## Task directions:
Extract every line of text from the material below without changing it, and leave the pictures out of your answer.

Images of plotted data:
========
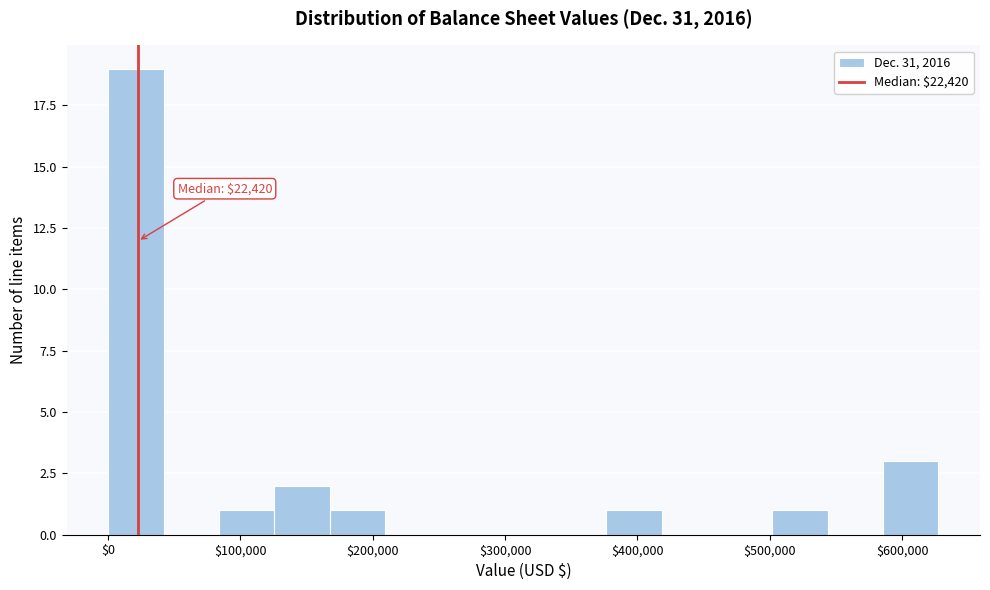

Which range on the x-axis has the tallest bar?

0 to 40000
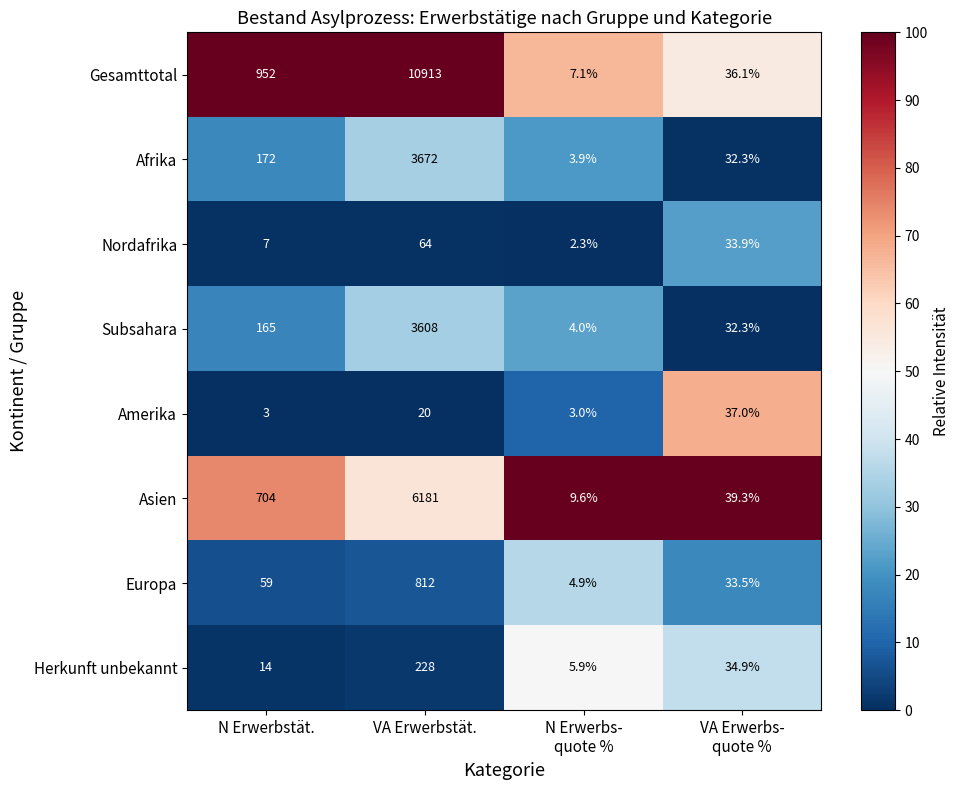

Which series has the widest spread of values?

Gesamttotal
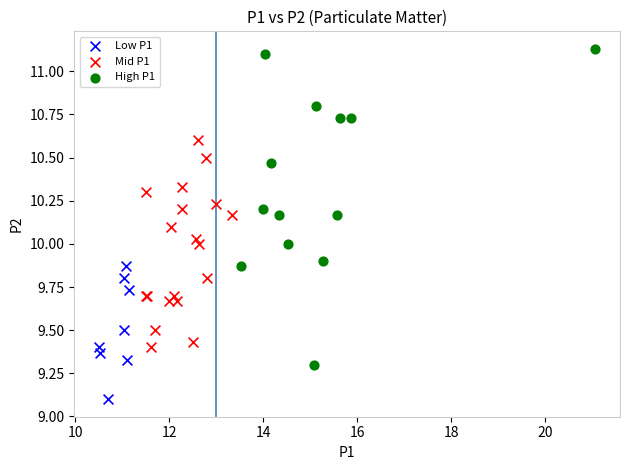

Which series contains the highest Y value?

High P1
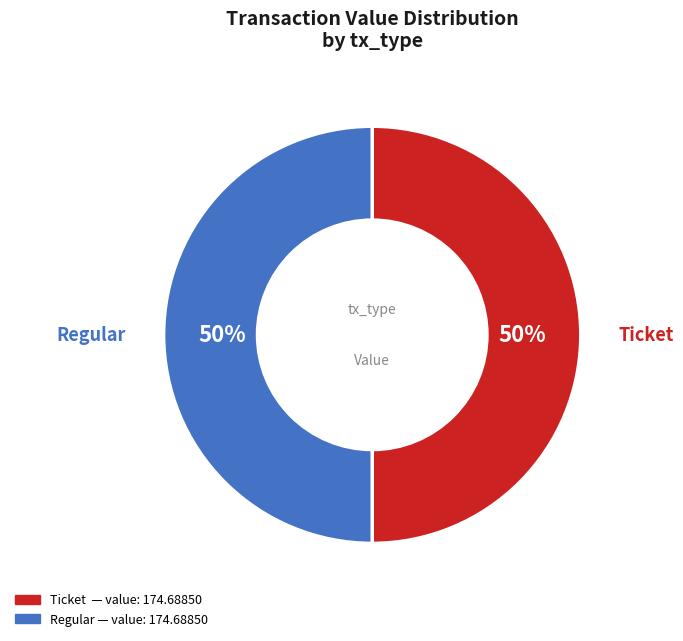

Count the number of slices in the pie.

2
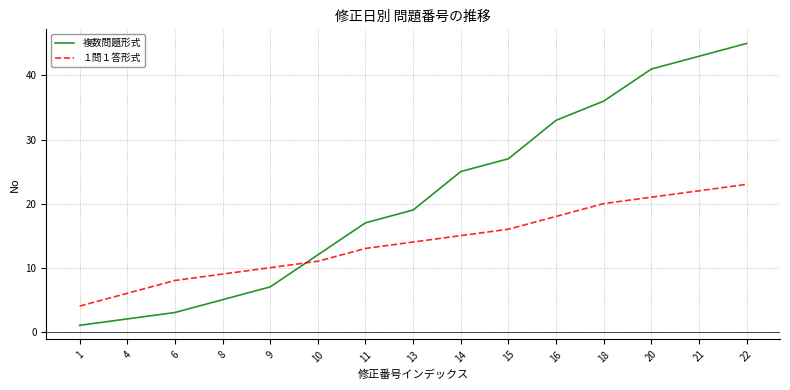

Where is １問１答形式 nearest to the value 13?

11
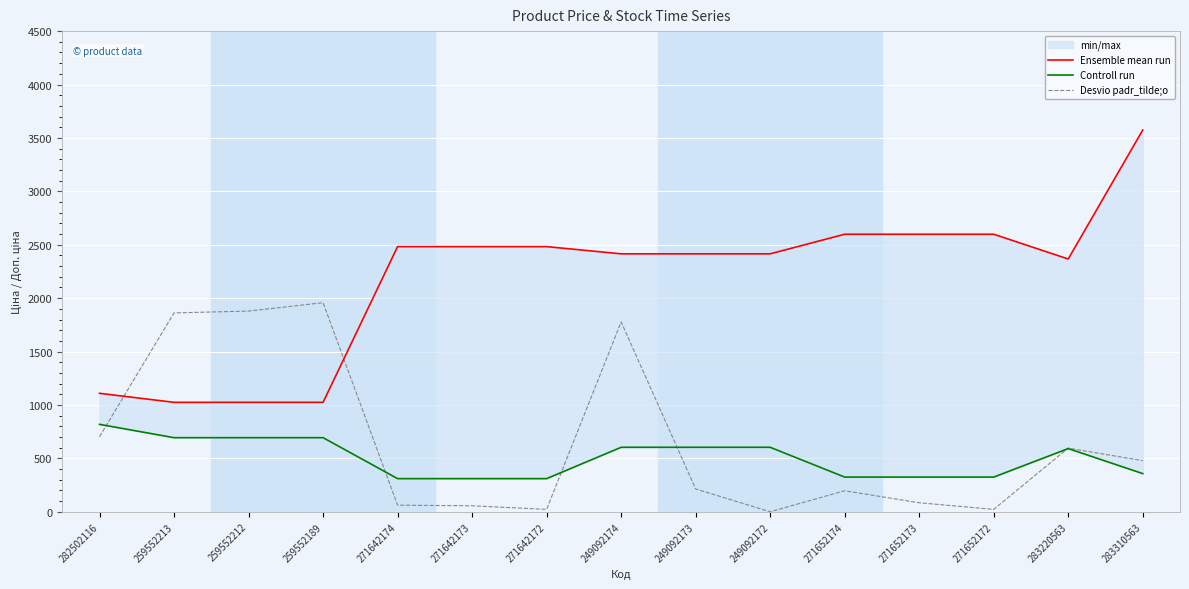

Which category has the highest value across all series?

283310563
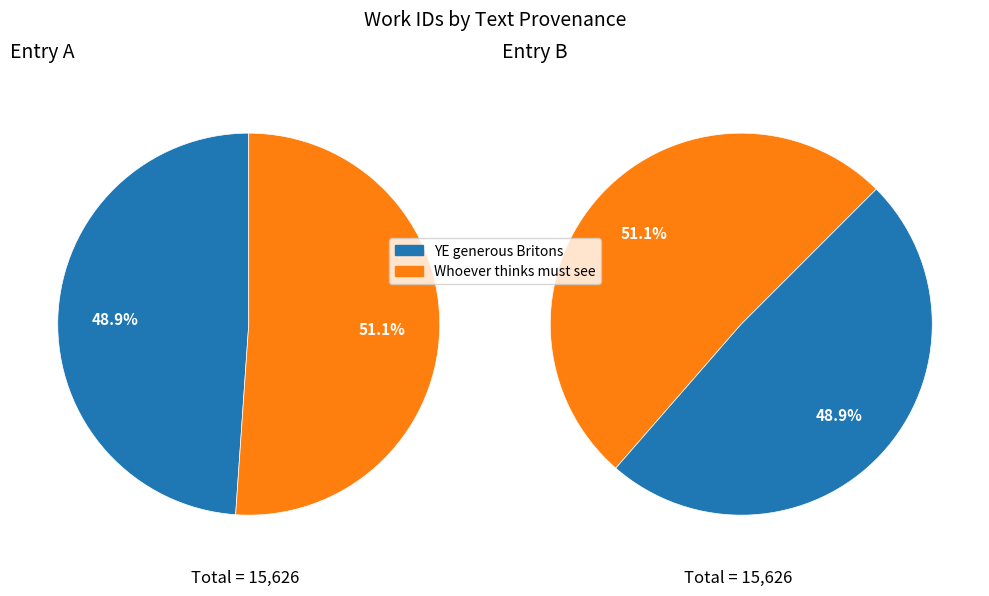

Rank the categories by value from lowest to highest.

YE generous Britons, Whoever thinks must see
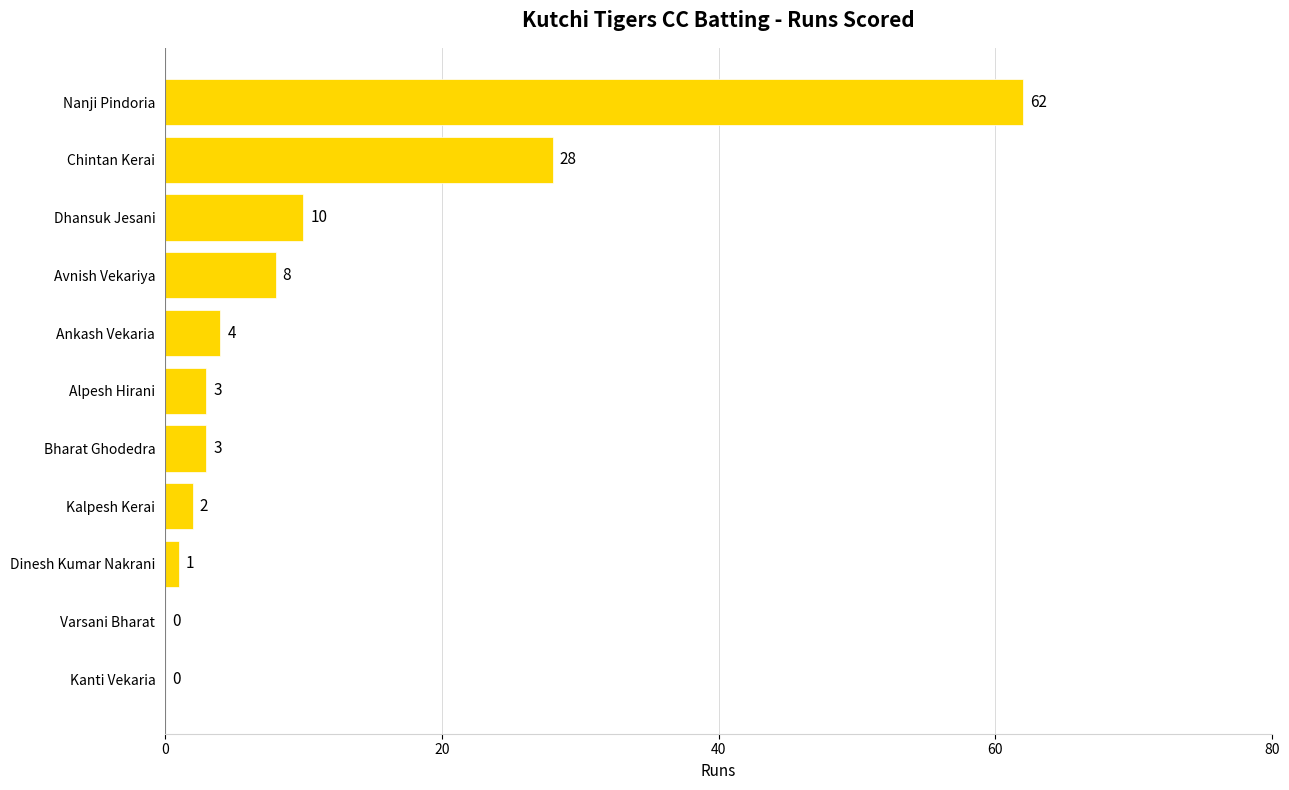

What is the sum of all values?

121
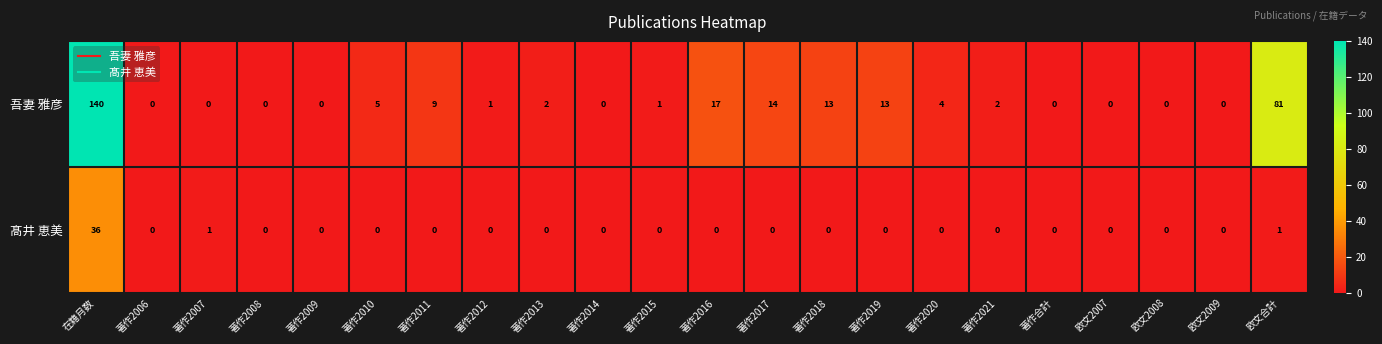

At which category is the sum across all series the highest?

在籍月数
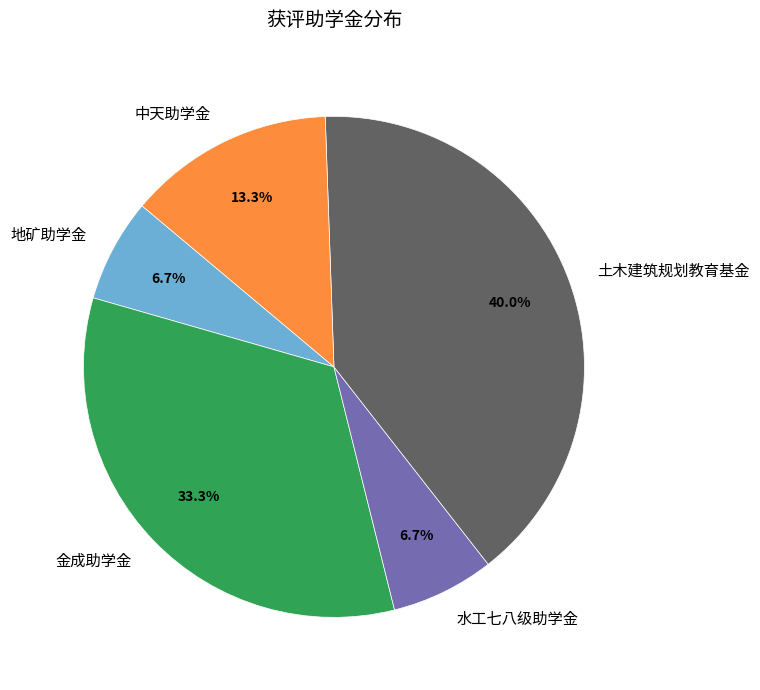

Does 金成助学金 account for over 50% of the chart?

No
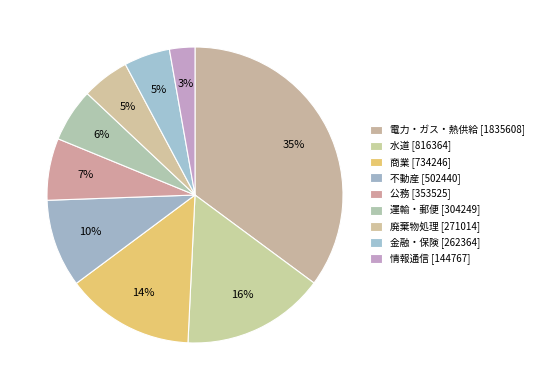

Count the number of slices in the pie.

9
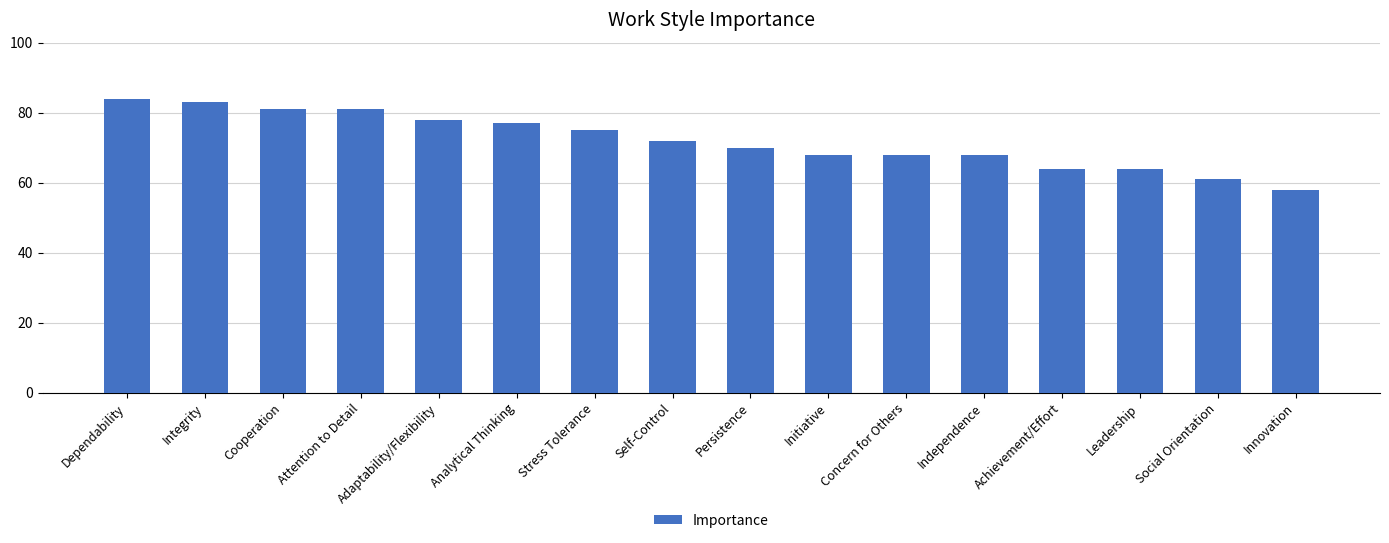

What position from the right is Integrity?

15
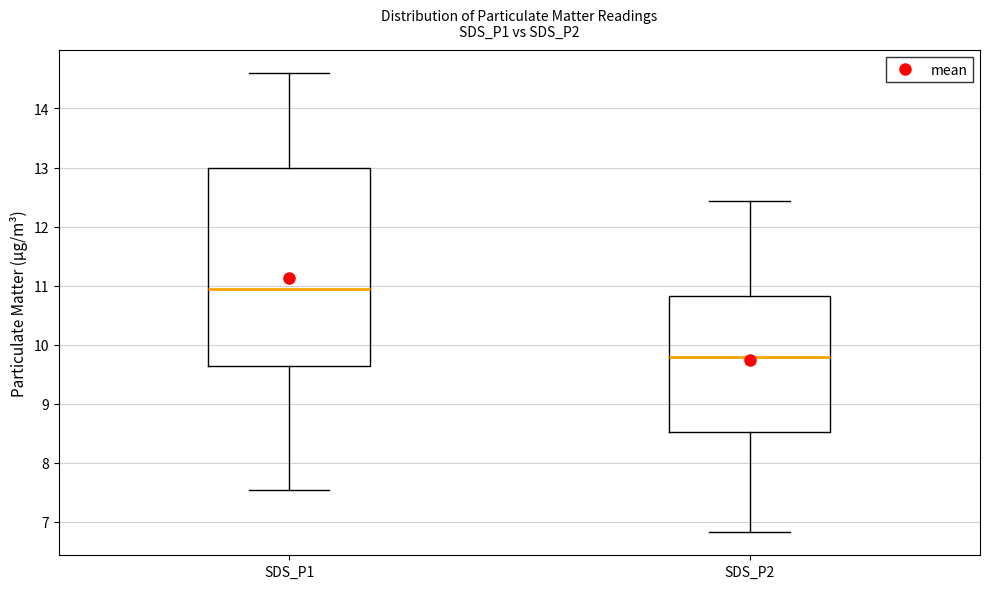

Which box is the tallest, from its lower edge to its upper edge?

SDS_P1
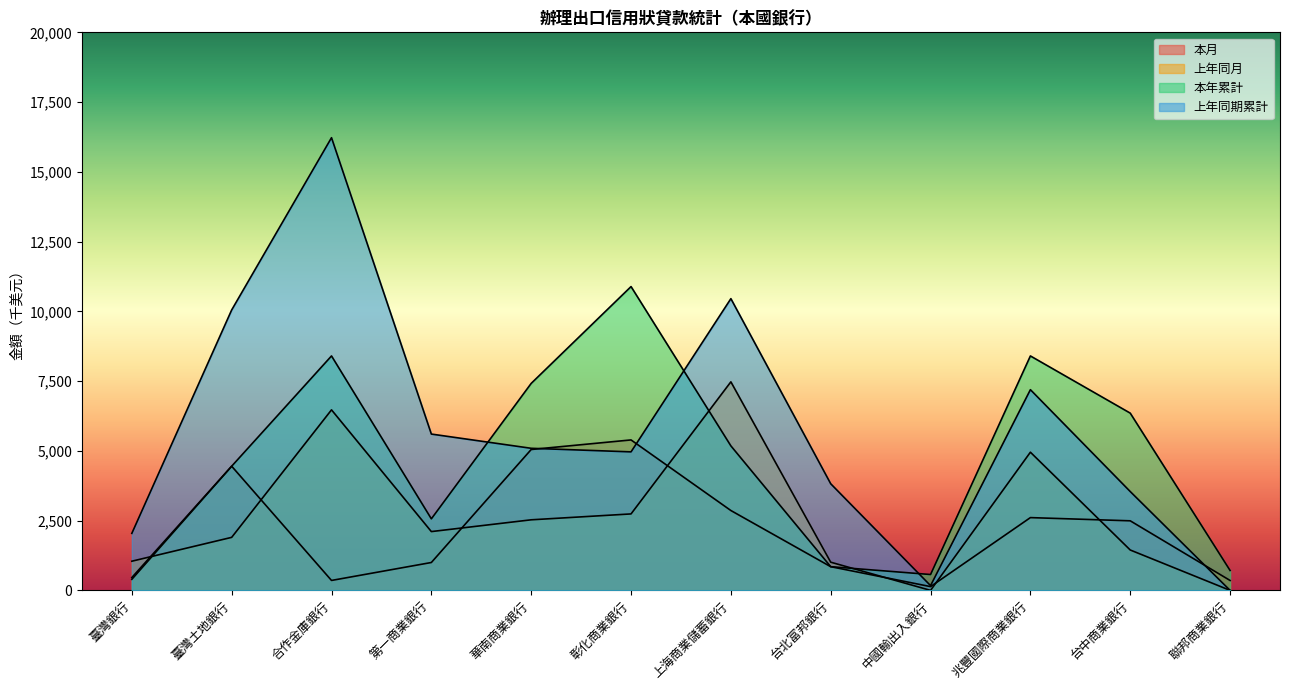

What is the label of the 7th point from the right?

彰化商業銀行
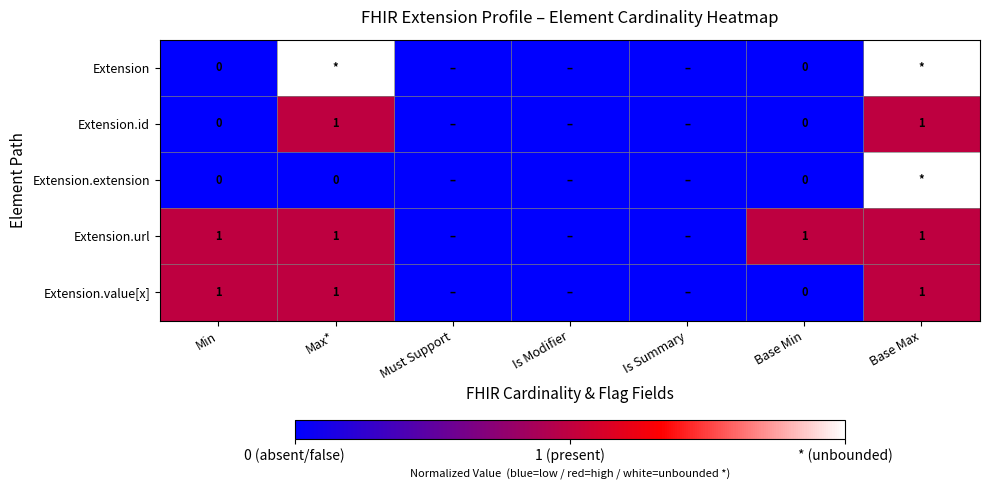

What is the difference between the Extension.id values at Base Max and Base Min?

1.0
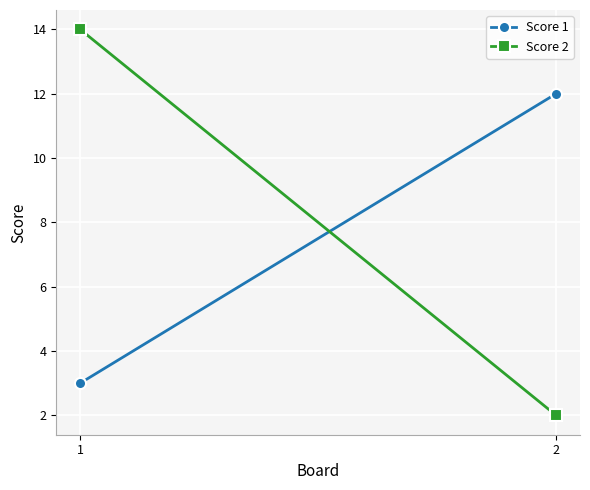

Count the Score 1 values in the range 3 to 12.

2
========
## Answer to this problem:
Which range on the x-axis has the tallest bar?

0 to 40000

Which series has the widest spread of values?

Gesamttotal

Which series contains the highest Y value?

High P1

Count the number of slices in the pie.

2

Where is １問１答形式 nearest to the value 13?

11

Which category has the highest value across all series?

283310563

Rank the categories by value from lowest to highest.

YE generous Britons, Whoever thinks must see

What is the sum of all values?

121

At which category is the sum across all series the highest?

在籍月数

Does 金成助学金 account for over 50% of the chart?

No

Count the number of slices in the pie.

9

What position from the right is Integrity?

15

Which box is the tallest, from its lower edge to its upper edge?

SDS_P1

What is the label of the 7th point from the right?

彰化商業銀行

What is the difference between the Extension.id values at Base Max and Base Min?

1.0

Count the Score 1 values in the range 3 to 12.

2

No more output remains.